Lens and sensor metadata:
%%
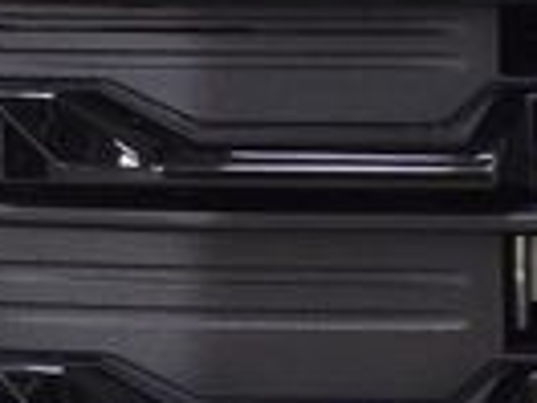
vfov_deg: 3.0
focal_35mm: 489
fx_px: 7586
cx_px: -452
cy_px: -230
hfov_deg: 4.0
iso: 1600
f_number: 7.1
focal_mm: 70
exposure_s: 1/30
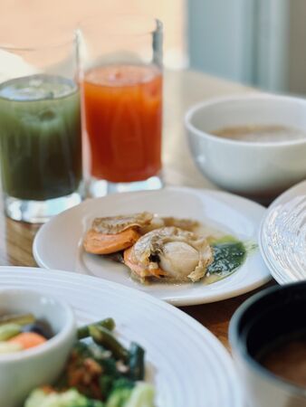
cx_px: 153
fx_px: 907
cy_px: 204
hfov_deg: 19.2
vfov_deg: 25.3
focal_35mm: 77
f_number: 2.8
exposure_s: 1/100
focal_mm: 9
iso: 80
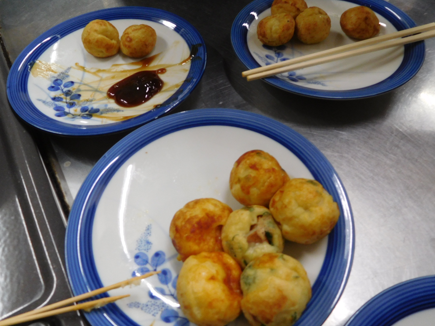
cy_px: 158
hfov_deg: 67.3
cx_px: 223
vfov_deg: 53.0
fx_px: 327
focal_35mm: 26
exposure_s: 1/30
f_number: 3.4
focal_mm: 4.5
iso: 250
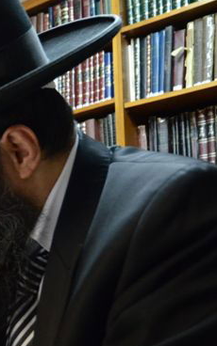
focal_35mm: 63
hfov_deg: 18.2
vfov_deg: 32.1
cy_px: 241
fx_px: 597
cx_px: -111
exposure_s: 1/125
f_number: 3.8
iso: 3200
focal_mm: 19
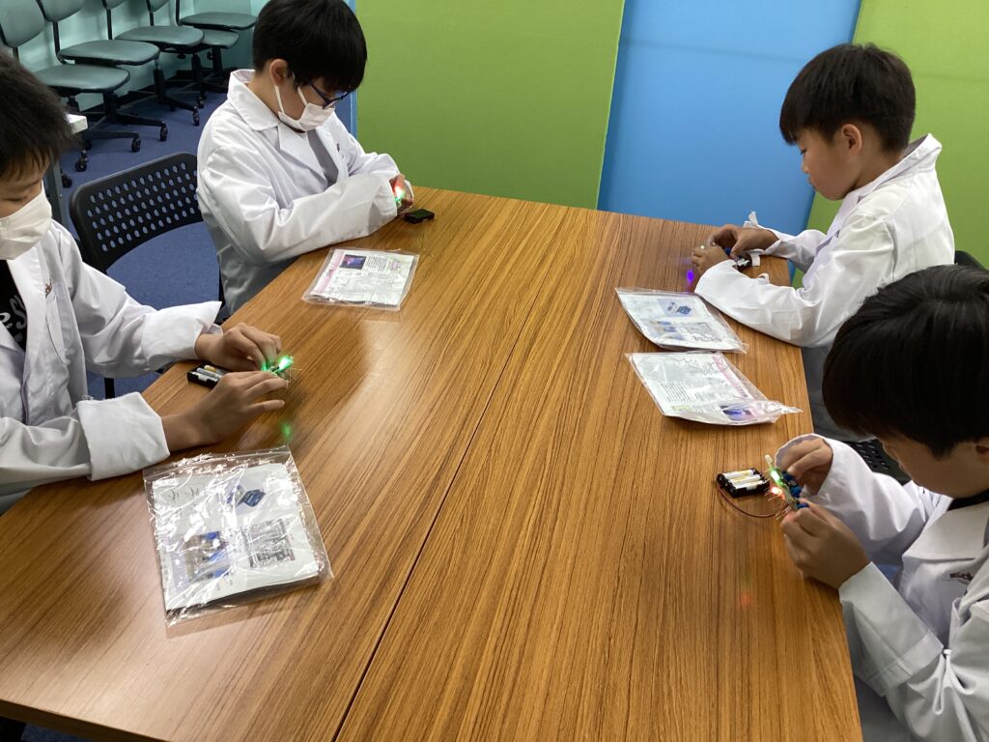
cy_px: 371
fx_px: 886
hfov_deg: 58.4
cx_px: 494
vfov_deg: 45.4
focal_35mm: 31
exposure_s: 1/60
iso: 125
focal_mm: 3.3
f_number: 2.4
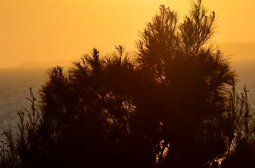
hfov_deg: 4.6
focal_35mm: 453
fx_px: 3202
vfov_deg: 3.0
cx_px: 234
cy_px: 66
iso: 400
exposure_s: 1/4000
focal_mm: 125
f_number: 5.6
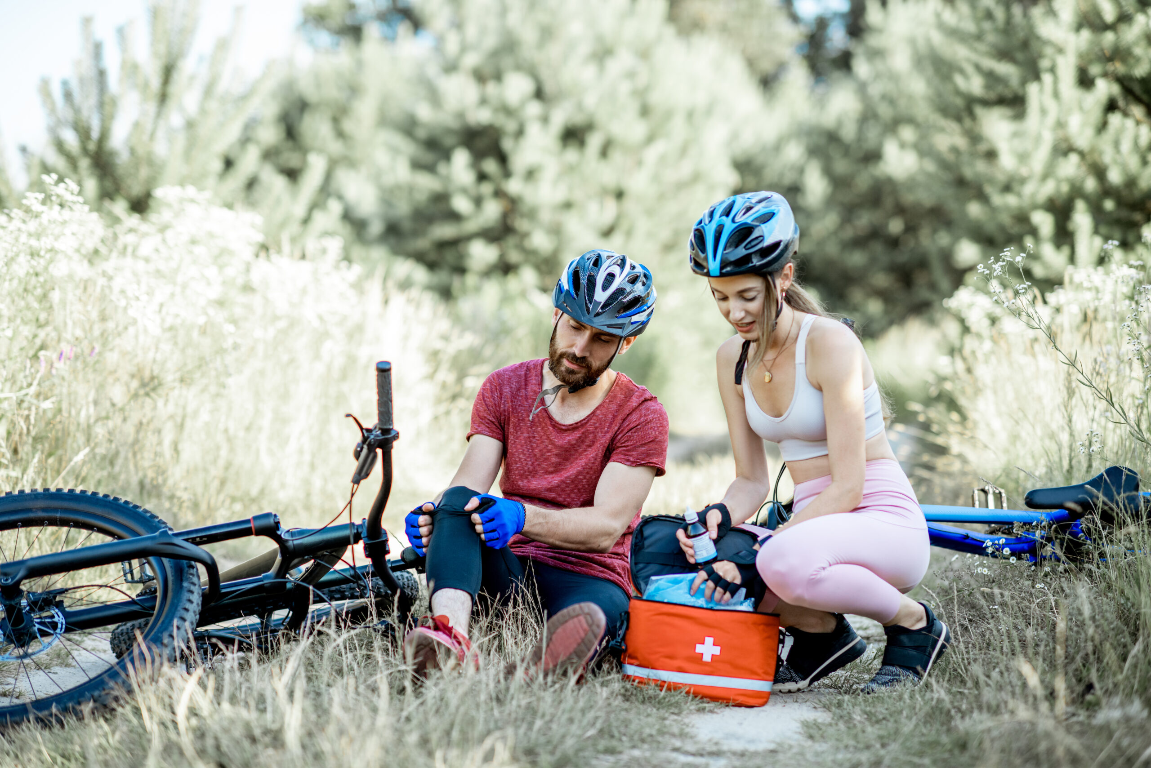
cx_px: 576
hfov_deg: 23.9
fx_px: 2719
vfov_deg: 16.1
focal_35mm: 85
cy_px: 384
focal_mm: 85
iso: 200
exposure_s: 1/1000
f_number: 2.2
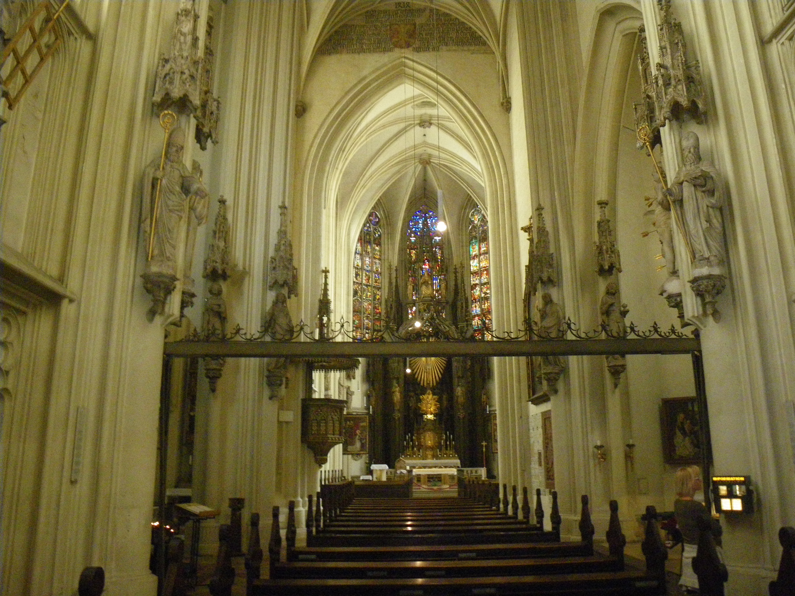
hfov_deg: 63.4
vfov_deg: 49.7
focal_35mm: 28
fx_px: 643
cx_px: 398
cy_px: 298
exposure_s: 1/50
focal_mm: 5
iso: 800
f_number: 3.5
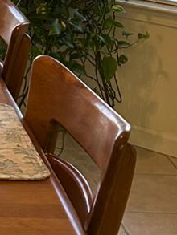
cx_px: -189
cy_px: -68
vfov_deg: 14.2
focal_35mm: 133
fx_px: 906
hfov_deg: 10.2
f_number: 1.5
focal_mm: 5.7
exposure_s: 1/60
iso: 125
%%
Word for word, print out all of the records above; pass over the pictures.

vfov_deg: 3.0
focal_35mm: 489
fx_px: 7586
cx_px: -452
cy_px: -230
hfov_deg: 4.0
iso: 1600
f_number: 7.1
focal_mm: 70
exposure_s: 1/30
cx_px: 153
fx_px: 907
cy_px: 204
hfov_deg: 19.2
vfov_deg: 25.3
focal_35mm: 77
f_number: 2.8
exposure_s: 1/100
focal_mm: 9
iso: 80
cy_px: 158
hfov_deg: 67.3
cx_px: 223
vfov_deg: 53.0
fx_px: 327
focal_35mm: 26
exposure_s: 1/30
f_number: 3.4
focal_mm: 4.5
iso: 250
focal_35mm: 63
hfov_deg: 18.2
vfov_deg: 32.1
cy_px: 241
fx_px: 597
cx_px: -111
exposure_s: 1/125
f_number: 3.8
iso: 3200
focal_mm: 19
cy_px: 371
fx_px: 886
hfov_deg: 58.4
cx_px: 494
vfov_deg: 45.4
focal_35mm: 31
exposure_s: 1/60
iso: 125
focal_mm: 3.3
f_number: 2.4
hfov_deg: 4.6
focal_35mm: 453
fx_px: 3202
vfov_deg: 3.0
cx_px: 234
cy_px: 66
iso: 400
exposure_s: 1/4000
focal_mm: 125
f_number: 5.6
cx_px: 576
hfov_deg: 23.9
fx_px: 2719
vfov_deg: 16.1
focal_35mm: 85
cy_px: 384
focal_mm: 85
iso: 200
exposure_s: 1/1000
f_number: 2.2
hfov_deg: 63.4
vfov_deg: 49.7
focal_35mm: 28
fx_px: 643
cx_px: 398
cy_px: 298
exposure_s: 1/50
focal_mm: 5
iso: 800
f_number: 3.5
cx_px: -189
cy_px: -68
vfov_deg: 14.2
focal_35mm: 133
fx_px: 906
hfov_deg: 10.2
f_number: 1.5
focal_mm: 5.7
exposure_s: 1/60
iso: 125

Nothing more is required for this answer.